List every line in the records below that contains the word "Full", copying each line unchanged.
---------------
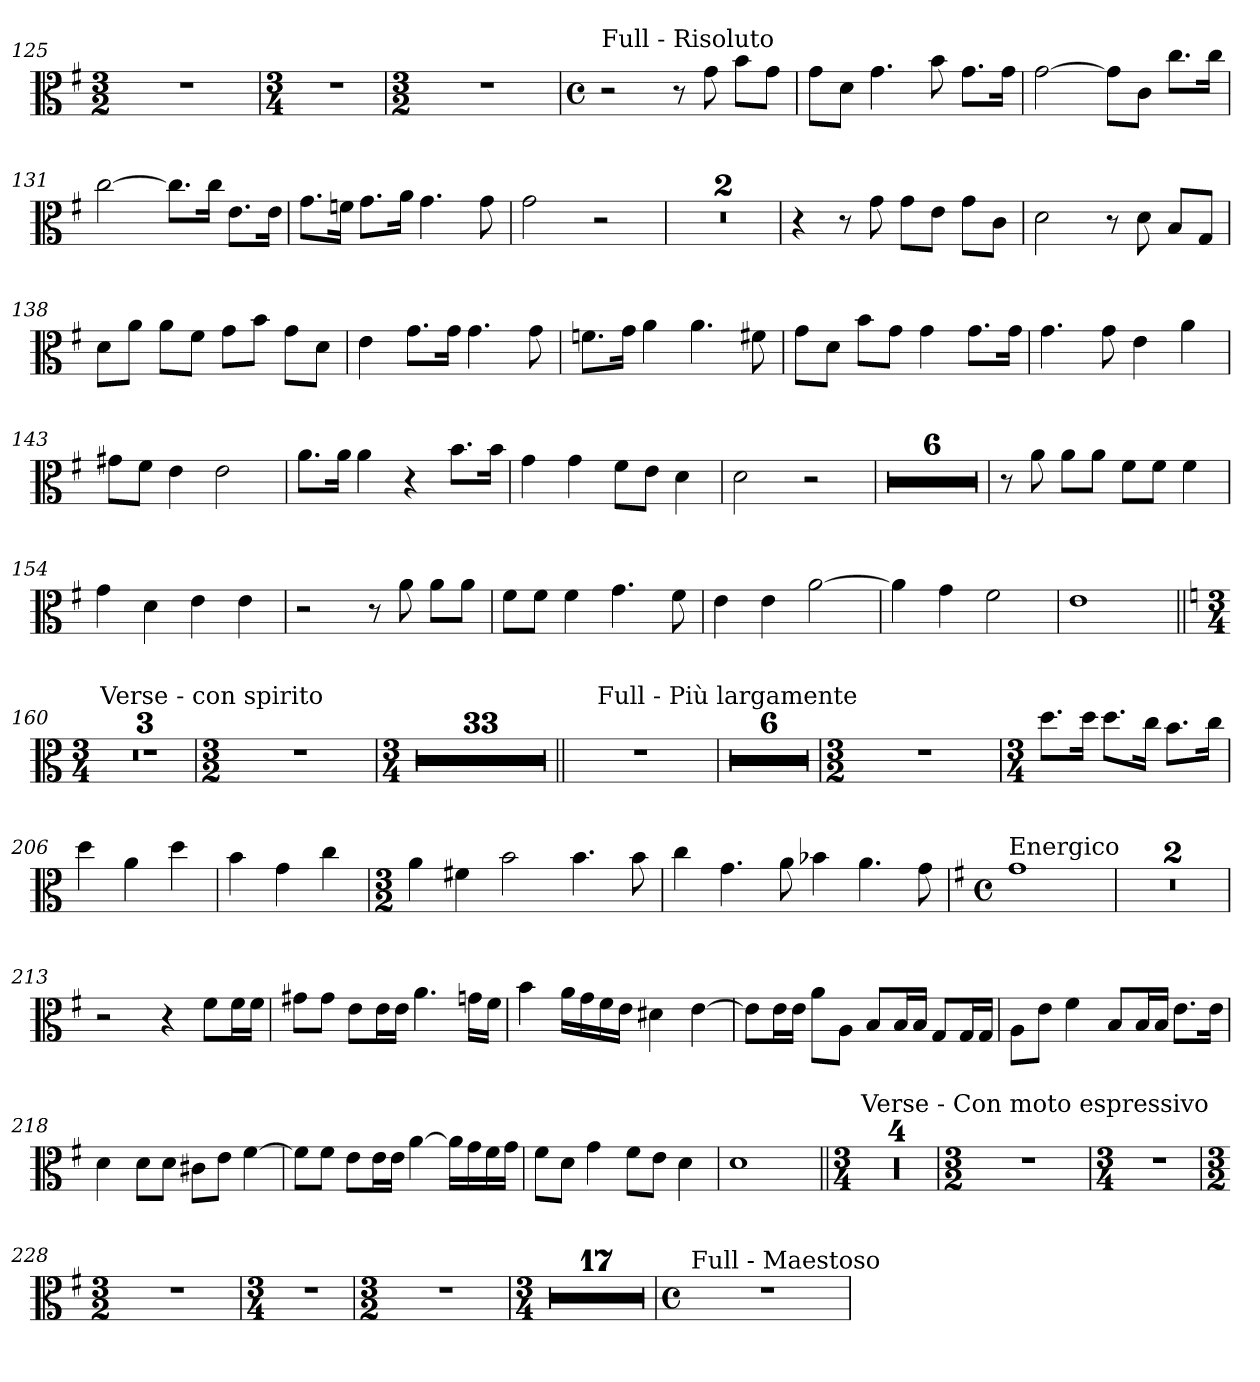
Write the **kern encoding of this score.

**kern
*part1
*staff1
*clefC3
*k[f#]
*G:
*M3/2
=125
1.r
=126
*M3/4
2.r
=127
*M3/2
1.r
!!LO:LB:g=z
=128
*M4/4
*met(c)
!LO:TX:a:t=Full - Risoluto
2r
8r
8g\
8b\L
8g\J
=129
8g\L
8d\J
4.g\
8b\
8.g\L
16g\Jk
=130
[2g\
8g\L]
8c\J
8.cc\L
16cc\Jk
=131
[2cc\
8.cc\L]
16cc\Jk
8.e\L
16e\Jk
=132
8.g\L
16fn\Jk
8.g\L
16a\Jk
4.g\
8g\
=133
2g\
2r
=134
1r
=135
1r
!!LO:LB:g=z
=136
4r
8r
8g\
8g\L
8e\J
8g\L
8c\J
=137
2d\
8r
8d\
8B/L
8G/J
=138
8d\L
8a\J
8a\L
8f#\J
8g\L
8b\J
8g\L
8d\J
=139
4e\
8.g\L
16g\Jk
4.g\
8g\
=140
8.fn\L
16g\Jk
4a\
4.a\
8f#X\
=141
8g\L
8d\J
8b\L
8g\J
4g\
8.g\L
16g\Jk
=142
4.g\
8g\
4e\
4a\
!!LO:LB:g=z
=143
8g#X\L
8f#\J
4e\
2e\
=144
8.a\L
16a\Jk
4a\
4r
8.b\L
16b\Jk
=145
4g\
4g\
8f#\L
8e\J
4d\
=146
2d\
2r
=147
1r
=148
1r
=149
1r
=150
1r
=151
1r
=152
1r
=153
8r
8a\
8a\L
8a\J
8f#\L
8f#\J
4f#\
=154
4g\
4d\
4e\
4e\
!!LO:PB:g=z
=155
2r
8r
8a\
8a\L
8a\J
=156
8f#\L
8f#\J
4f#\
4.g\
8f#\
=157
4e\
4e\
[2a\
=158
4a\]
4g\
2f#\
=159
1e
=160||
*k[]
*C:
*M3/4
!LO:TX:a:t=Verse - con spirito
2.r
=161
2.r
=162
2.r
=163
*M3/2
1.r
!!LO:LB:g=z
=164
*M3/4
2.r
=165
2.r
=166
2.r
=167
2.r
=168
2.r
=169
2.r
=170
2.r
=171
2.r
=172
2.r
=173
2.r
=174
2.r
=175
2.r
=176
2.r
=177
2.r
=178
2.r
=179
2.r
=180
2.r
=181
2.r
=182
2.r
=183
2.r
=184
2.r
=185
2.r
=186
2.r
=187
2.r
=188
2.r
=189
2.r
=190
2.r
=191
2.r
=192
2.r
=193
2.r
=194
2.r
=195
2.r
=196
2.r
=197||
*^
2.r	16.ryy
!	!LO:TX:a:t=Full - Più largamente
.	2ryy
.	8ryy
.	32ryy
*v	*v
=198
2.r
=199
2.r
=200
2.r
=201
2.r
=202
2.r
=203
2.r
=204
*M3/2
1.r
=205
*M3/4
8.dd\L
16dd\Jk
8.dd\L
16cc\Jk
8.b\L
16cc\Jk
=206
4dd\
4a\
4dd\
=207
4b\
4g\
4cc\
=208
*M3/2
4a\
4f#X\
2b\
4.b\
8b\
!!LO:LB:g=z
=209
4cc\
4.g\
8a\
4b-X\
4.a\
8g\
=210
*k[f#]
*G:
*M4/4
*met(c)
!LO:TX:a:t=Energico
1g
=211
1r
=212
1r
=213
2r
4r
8f#\L
16f#\L
16f#\JJ
=214
8g#X\L
8g#\J
8e\L
16e\L
16e\JJ
4.a\
16gn\LL
16f#\JJ
=215
4b\
16a\LL
16g\
16f#\
16e\JJ
4d#X\
[4e\
!!LO:LB:g=z
=216
8e\L]
16e\L
16e\JJ
8a\L
8A\J
8B/L
16B/L
16B/JJ
8G/L
16G/L
16G/JJ
=217
8A\L
8e\J
4f#\
8B/L
16B/L
16B/JJ
8.e\L
16e\Jk
=218
4d\
8d\L
8d\J
8c#X\L
8e\J
[4f#\
=219
8f#\L]
8f#\J
8e\L
16e\L
16e\JJ
[4a\
16a\LL]
16g\
16f#\
16g\JJ
=220
8f#\L
8d\J
4g\
8f#\L
8e\J
4d\
=221
1d
!!LO:LB:g=z
=222||
*M3/4
!LO:TX:a:t=Verse - Con moto espressivo
2.r
=223
2.r
=224
2.r
=225
2.r
=226
*M3/2
1.r
=227
*M3/4
2.r
=228
*M3/2
1.r
=229
*M3/4
2.r
=230
*M3/2
1.r
=231
*M3/4
2.r
=232
2.r
=233
2.r
=234
2.r
=235
2.r
=236
2.r
=237
2.r
=238
2.r
=239
2.r
=240
2.r
=241
2.r
=242
2.r
=243
2.r
=244
2.r
=245
2.r
=246
2.r
=247
2.r
!!LO:LB:g=z
=248
*M4/4
*met(c)
!LO:TX:a:t=Full - Maestoso
1r
=
*-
---------------
**Solution for this exercise**
!LO:TX:a:t=Full - Risoluto
!	!LO:TX:a:t=Full - Più largamente
!LO:TX:a:t=Full - Maestoso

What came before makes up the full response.